Content starts

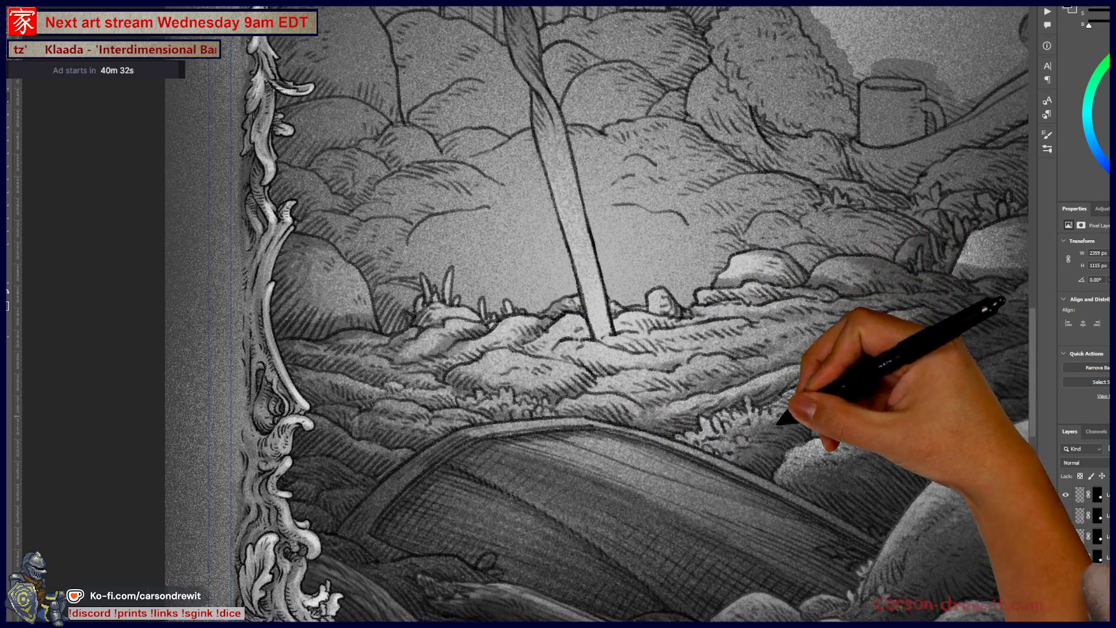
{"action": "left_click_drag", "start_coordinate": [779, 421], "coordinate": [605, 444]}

Content ends
Content starts

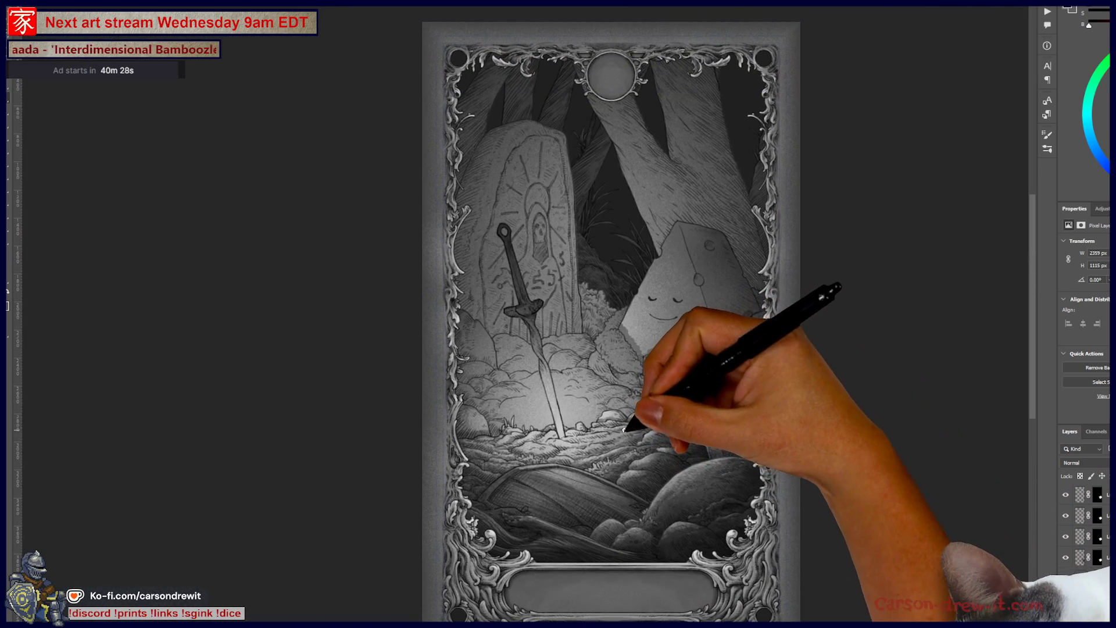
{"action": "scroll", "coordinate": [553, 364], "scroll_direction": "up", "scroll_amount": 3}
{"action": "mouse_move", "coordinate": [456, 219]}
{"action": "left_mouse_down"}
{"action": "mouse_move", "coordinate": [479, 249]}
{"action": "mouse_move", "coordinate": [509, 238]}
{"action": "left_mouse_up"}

Content ends

> REQUIRED WORK: Using the listing above, work out how many lines include the word "coordinate", and report that number alone.

> THE COMPLETED TASK: 5